**Assignment**
Your response should be every line from the entries that includes the string "each".

**Dataset entries**

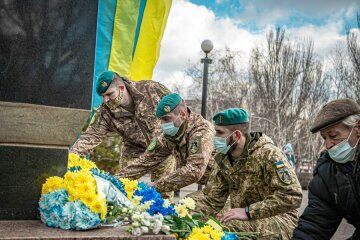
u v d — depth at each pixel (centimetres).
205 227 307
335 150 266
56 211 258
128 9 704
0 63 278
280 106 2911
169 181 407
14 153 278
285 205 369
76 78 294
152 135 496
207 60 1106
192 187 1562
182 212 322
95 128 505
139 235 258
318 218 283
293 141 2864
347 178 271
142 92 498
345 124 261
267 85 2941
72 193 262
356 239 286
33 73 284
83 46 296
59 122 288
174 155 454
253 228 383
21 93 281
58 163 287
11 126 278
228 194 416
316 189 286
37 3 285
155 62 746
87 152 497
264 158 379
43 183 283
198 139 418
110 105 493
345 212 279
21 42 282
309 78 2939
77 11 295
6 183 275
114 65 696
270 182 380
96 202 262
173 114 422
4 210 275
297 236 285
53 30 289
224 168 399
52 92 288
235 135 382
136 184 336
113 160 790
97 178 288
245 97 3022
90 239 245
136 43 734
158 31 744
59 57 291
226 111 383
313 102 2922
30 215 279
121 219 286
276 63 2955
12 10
==
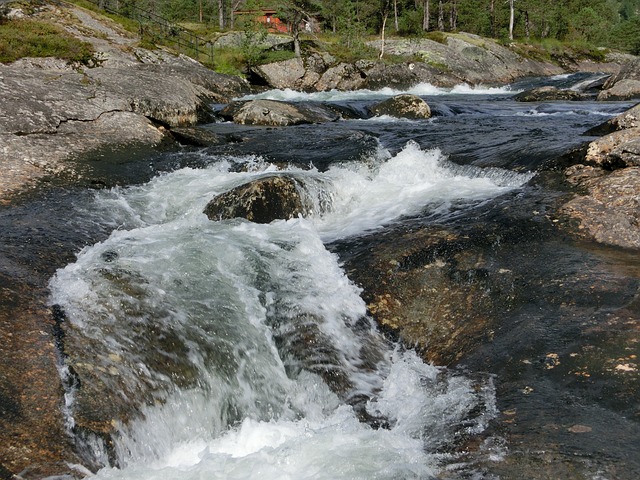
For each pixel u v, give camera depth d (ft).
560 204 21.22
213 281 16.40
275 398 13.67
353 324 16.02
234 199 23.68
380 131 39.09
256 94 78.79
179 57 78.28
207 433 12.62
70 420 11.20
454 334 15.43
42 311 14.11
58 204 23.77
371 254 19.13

**Reply to the exercise**
u v d — depth at each pixel (centimetres).
For each pixel u v, give camera depth d (ft).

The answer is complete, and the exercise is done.